PyTorch编译器示例教程

PyTorch编译器示例教程#

本教程旨在涵盖 PyTorch 编译器的以下几个方面：

基本概念（即时(Just-In-Time)编译器，提前(Ahead-of-time)编译器）
Dynamo（图捕获，将用户的代码分为纯 Python 代码和纯 PyTorch 相关代码）
AOTAutograd（从正向计算图中生成反向计算图）
Inductor/其他后端（给定计算图，如何在不同的设备上更快地运行它）

这些组件将根据不同的后端选项被调用：

当只使用 Dynamo 时，使用 torch.compile(backend="eager")。
当使用 Dynamo 和 AOTAutograd 时，使用 torch.compile(backend="aot_eager")。
默认情况下，使用 torch.compile(backend="inductor")，这意味着同时使用 Dynamo、AOTAutograd 以及 PyTorch 内置的图优化后端 Inductor。

PyTorch 编译器是即时编译器#

首先需要了解的概念是，PyTorch 编译器是一种即时编译器(Just-In-Time)。那么，即时编译器是什么意思呢？来看例子：

import torch

class A(torch.nn.Module):
    def forward(self, x):
        return torch.exp(2 * x)

class B(torch.nn.Module):
    def forward(self, x):
        return torch.exp(-x)

def f(x, mod):
    y = mod(x)
    z = torch.log(y)
    return z

# users might use
# mod = A()
# x = torch.randn(5, 5, 5)
# output = f(x, mod)

编写了函数 f，它包含模块调用，该调用将执行 mod.forward，以及 torch.log 调用。由于众所周知的代数简化恒等式 $\log (\exp (a \times x)) = a \times x$ ，迫不及待地想要优化代码如下：

def f(x, mod):
    if isinstance(mod, A):
        return 2 * x
    elif isinstance(mod, B):
        return -x

可以将其称为我们的第一个编译器，尽管它是由我们的大脑而不是自动化程序编译的。

如果希望更加严谨，那么编译器示例应该更新如下：

def f(x, mod):
    if isinstance(x, torch.Tensor) and isinstance(mod, A):
        return 2 * x
    elif isinstance(x, torch.Tensor) and isinstance(mod, B):
        return -x
    else:
        y = mod(x)
        z = torch.log(y)
        return z

需要检查每个参数，以确保优化条件是合理的，如果未能优化代码，还需要回退到原始代码。

这引出了即时编译器中的两个基本概念：守卫和转换代码。
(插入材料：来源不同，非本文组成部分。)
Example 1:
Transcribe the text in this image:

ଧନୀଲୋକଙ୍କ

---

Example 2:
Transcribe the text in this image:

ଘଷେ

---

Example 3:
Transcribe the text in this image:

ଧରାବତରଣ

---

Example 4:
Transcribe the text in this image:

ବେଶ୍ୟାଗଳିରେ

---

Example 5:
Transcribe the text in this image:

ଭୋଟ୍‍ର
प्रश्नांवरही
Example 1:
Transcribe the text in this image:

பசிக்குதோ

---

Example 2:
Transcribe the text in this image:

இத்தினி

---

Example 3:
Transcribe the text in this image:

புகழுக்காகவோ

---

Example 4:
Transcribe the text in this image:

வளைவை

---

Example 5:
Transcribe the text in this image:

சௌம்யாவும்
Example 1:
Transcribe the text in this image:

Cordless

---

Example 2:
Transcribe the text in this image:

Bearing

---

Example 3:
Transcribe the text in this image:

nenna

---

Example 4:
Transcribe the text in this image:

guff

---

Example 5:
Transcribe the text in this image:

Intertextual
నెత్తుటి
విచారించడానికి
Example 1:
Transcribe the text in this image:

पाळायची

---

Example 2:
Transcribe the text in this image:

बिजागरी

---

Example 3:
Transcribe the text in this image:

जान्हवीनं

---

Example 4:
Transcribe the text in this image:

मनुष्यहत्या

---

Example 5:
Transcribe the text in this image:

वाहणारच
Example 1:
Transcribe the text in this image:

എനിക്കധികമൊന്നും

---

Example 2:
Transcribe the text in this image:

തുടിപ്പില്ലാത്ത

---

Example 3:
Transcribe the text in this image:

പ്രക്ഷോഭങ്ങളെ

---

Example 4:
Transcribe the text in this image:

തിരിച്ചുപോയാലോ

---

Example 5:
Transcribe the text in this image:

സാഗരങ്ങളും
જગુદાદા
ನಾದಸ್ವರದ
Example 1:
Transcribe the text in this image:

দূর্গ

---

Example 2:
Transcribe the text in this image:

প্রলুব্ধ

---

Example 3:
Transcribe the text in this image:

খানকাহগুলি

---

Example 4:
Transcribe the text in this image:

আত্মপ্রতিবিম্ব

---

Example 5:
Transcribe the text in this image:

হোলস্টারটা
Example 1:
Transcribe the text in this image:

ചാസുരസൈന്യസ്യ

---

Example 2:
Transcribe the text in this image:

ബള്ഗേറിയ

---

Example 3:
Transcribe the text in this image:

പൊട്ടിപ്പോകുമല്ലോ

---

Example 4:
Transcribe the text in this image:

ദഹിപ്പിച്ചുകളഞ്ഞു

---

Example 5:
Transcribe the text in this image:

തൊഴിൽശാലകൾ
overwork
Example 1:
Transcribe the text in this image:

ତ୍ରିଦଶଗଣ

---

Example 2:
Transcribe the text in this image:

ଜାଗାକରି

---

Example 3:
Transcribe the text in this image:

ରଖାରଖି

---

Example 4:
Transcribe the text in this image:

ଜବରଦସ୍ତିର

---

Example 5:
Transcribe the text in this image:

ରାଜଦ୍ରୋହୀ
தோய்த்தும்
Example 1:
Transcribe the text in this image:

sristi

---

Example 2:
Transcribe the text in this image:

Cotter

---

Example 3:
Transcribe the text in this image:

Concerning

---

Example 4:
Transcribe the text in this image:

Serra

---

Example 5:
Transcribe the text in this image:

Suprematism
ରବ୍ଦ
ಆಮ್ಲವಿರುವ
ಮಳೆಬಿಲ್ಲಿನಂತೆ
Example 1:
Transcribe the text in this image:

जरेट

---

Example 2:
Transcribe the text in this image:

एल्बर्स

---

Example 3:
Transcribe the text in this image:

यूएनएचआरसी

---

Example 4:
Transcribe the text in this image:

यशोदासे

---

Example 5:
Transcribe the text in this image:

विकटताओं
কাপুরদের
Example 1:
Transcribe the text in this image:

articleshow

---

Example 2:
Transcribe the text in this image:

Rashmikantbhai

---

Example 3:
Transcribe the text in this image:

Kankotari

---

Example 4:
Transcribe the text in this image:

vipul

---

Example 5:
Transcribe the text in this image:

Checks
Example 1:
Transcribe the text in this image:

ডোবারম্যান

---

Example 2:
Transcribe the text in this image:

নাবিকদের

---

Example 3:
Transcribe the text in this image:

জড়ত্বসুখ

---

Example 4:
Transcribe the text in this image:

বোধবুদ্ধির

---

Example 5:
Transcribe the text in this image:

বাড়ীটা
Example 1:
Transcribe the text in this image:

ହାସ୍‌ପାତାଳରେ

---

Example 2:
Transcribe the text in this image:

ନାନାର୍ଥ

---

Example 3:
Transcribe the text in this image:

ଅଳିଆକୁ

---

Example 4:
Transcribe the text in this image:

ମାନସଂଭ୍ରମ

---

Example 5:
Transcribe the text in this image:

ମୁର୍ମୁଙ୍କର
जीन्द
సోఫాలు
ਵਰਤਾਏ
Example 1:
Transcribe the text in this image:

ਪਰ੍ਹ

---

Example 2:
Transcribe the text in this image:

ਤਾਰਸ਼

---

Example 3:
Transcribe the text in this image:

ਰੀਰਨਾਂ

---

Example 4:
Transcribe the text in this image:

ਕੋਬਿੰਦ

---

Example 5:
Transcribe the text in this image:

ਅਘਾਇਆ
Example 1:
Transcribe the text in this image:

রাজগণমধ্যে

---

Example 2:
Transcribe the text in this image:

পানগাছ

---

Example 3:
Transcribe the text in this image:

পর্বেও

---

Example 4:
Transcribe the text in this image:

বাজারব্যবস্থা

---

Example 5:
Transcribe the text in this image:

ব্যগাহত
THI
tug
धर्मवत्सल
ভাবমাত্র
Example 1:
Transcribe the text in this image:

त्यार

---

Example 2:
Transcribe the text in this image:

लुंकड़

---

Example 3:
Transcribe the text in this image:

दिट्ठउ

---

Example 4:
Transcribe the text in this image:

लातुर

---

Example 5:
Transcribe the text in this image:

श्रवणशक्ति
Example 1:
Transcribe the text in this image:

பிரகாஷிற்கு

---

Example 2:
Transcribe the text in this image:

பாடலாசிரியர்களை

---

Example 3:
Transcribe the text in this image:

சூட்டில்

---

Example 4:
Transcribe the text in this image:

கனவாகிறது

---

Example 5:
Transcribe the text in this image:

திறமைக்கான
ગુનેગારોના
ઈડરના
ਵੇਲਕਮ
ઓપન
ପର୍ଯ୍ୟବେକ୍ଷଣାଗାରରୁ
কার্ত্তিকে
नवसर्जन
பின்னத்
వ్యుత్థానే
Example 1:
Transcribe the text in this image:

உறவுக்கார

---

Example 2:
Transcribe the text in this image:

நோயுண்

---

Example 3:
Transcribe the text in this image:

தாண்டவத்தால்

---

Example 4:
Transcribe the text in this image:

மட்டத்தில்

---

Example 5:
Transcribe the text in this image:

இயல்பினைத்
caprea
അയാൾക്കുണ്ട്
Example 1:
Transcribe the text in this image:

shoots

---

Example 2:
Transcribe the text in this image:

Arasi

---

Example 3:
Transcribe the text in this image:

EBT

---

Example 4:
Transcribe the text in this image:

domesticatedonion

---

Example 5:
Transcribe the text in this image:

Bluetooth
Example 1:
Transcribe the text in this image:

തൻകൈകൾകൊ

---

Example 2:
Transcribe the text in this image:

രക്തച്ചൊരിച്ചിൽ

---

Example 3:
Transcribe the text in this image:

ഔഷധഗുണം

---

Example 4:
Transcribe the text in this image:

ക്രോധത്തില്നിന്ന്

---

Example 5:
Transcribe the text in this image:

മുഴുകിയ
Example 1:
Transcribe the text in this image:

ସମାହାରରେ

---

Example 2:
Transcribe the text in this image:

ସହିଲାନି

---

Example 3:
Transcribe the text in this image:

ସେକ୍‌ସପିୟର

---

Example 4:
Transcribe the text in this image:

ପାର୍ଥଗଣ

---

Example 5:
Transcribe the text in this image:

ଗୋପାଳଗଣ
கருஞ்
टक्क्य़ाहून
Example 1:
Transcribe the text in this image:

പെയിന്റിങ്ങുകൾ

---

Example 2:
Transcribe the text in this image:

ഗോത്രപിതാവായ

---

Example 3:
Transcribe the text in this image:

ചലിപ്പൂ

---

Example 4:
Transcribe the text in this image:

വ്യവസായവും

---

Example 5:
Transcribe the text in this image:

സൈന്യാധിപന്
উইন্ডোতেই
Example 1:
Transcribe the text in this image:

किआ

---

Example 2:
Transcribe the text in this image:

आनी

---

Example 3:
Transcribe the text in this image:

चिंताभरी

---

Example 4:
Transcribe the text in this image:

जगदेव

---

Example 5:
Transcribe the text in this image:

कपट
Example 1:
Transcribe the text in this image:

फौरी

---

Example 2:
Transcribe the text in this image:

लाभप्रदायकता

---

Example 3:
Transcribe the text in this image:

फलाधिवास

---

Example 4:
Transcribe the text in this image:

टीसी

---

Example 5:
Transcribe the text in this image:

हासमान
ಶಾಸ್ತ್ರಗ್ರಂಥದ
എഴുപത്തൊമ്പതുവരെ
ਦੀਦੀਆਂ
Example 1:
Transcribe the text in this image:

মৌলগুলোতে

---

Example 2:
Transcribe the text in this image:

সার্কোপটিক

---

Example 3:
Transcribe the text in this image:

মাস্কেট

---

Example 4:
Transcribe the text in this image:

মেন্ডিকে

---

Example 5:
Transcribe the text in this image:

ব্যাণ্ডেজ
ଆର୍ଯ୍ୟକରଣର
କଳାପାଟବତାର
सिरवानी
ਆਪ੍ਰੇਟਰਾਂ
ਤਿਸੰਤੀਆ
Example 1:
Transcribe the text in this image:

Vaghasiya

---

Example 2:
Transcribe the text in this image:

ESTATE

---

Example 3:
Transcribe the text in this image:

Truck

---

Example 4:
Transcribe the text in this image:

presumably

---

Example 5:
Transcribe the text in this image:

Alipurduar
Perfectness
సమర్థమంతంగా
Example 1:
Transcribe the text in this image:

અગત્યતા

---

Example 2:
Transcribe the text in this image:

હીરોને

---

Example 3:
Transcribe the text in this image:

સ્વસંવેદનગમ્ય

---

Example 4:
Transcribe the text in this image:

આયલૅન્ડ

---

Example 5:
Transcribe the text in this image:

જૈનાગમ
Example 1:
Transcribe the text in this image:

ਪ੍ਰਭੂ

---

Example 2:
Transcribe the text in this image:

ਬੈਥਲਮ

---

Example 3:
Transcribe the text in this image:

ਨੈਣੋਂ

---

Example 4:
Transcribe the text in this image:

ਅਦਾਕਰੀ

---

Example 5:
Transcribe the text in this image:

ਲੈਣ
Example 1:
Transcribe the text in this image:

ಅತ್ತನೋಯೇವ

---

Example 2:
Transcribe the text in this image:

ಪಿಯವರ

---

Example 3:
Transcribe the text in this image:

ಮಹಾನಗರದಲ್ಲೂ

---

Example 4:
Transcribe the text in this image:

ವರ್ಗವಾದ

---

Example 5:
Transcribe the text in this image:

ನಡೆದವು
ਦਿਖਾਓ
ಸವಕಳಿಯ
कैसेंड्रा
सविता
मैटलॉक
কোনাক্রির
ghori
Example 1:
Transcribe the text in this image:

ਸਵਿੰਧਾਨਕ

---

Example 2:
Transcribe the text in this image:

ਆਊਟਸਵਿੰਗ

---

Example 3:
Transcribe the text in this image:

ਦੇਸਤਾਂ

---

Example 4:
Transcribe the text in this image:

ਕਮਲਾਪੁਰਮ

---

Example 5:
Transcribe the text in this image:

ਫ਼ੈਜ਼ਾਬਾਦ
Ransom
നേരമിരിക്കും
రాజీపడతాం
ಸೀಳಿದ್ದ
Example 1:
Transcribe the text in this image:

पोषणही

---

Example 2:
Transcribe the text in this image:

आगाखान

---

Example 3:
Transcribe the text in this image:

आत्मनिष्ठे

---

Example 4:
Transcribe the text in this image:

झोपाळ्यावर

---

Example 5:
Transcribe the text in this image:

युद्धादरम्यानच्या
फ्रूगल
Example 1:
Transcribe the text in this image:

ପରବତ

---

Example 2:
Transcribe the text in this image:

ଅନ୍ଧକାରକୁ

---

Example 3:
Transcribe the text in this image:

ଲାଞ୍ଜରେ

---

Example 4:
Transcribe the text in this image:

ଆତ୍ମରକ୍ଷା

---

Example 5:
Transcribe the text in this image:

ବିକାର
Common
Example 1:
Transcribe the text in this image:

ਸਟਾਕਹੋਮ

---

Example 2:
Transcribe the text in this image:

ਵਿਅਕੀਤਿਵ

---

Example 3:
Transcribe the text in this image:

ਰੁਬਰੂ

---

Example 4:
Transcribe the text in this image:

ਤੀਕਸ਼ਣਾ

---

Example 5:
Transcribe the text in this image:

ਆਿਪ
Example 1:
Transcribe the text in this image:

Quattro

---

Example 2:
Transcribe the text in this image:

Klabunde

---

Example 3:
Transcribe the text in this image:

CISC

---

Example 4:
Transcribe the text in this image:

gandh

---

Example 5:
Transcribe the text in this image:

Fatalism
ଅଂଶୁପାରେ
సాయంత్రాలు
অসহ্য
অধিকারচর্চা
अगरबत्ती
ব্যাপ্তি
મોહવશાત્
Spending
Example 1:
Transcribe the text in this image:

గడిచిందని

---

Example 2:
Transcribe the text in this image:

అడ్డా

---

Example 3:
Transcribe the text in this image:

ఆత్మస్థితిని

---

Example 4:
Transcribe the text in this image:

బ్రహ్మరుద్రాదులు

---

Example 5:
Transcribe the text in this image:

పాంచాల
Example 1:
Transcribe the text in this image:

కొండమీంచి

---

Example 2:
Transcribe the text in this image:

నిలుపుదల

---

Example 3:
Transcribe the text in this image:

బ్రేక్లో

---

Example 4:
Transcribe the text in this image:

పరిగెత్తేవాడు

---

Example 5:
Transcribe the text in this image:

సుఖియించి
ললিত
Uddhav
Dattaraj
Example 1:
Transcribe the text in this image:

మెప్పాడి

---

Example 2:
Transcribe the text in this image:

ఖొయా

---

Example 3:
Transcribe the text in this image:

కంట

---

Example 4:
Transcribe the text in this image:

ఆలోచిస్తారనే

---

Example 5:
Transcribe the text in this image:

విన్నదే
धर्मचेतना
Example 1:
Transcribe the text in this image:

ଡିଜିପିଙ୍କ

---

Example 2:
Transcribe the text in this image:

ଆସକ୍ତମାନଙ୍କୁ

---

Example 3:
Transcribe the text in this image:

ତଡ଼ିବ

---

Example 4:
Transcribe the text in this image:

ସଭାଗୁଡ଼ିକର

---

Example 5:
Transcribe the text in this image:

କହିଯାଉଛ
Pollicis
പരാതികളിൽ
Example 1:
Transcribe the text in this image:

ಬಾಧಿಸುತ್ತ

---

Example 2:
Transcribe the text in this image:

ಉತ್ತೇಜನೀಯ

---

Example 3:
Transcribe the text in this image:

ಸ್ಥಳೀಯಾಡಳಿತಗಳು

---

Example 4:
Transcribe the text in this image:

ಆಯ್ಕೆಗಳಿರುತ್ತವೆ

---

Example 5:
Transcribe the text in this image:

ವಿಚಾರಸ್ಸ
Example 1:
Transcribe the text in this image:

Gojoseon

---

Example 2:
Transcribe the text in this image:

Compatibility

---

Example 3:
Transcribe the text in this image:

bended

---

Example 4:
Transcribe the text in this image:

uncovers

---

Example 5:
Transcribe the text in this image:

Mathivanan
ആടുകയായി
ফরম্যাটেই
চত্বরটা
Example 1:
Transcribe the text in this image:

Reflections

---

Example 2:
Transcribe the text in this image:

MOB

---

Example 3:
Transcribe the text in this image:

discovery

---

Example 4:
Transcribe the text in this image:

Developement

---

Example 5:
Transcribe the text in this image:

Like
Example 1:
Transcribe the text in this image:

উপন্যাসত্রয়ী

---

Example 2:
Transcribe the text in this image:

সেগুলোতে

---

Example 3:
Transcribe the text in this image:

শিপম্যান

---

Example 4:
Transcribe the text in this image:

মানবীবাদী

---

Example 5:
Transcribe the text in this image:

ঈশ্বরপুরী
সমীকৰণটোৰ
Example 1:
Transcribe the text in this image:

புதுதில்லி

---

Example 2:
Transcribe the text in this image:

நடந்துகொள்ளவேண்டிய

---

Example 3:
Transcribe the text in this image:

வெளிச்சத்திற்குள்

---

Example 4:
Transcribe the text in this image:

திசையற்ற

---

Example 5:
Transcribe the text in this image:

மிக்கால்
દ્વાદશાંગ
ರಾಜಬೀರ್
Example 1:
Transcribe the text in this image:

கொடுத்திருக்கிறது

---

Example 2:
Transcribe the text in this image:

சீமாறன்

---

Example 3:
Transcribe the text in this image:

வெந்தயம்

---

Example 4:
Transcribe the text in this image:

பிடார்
守卫是函数可以被优化的条件，而 转换代码 则是在满足守卫条件下的函数优化版本。在上面简单的编译器示例中，isinstance(mod, A) 就是守卫，而 return 2 * x 则是相应的转换代码，它在守卫条件下与原始代码等效，但执行速度要快得多。

上述例子是提前编译的编译器：检查所有可用的源代码，并在运行任何函数（即提前）之前，根据所有可能的守卫和转换代码编写优化后的函数。

另一类编译器是即时编译器：就在函数执行之前，它会分析是否可以对执行进行优化，以及在什么条件下可以对函数执行进行优化。希望这个条件足够通用，以适应新的输入，从而使即时编译的好处大于成本。如果所有条件都失败，它将尝试在新的条件下优化代码。

即时编译器的基本工作流程应该如下所示：

def f(x, mod):
    for guard, transformed_code in f.compiled_entries:
        if guard(x, mod):
            return transformed_code(x, mod)
    try:
        guard, transformed_code = compile_and_optimize(x, mod)
        f.compiled_entries.append([guard, transformed_code])
        return transformed_code(x, mod)
    except FailToCompileError:
        y = mod(x)
        z = torch.log(y)
        return z

即时编译器（Just-In-Time Compiler）仅针对其已经观察到的情况进行优化。每当它遇到新的输入，而这个输入不满足任何现有的保护条件时，它就会为这个新输入编译出新的保护条件和转换后的代码。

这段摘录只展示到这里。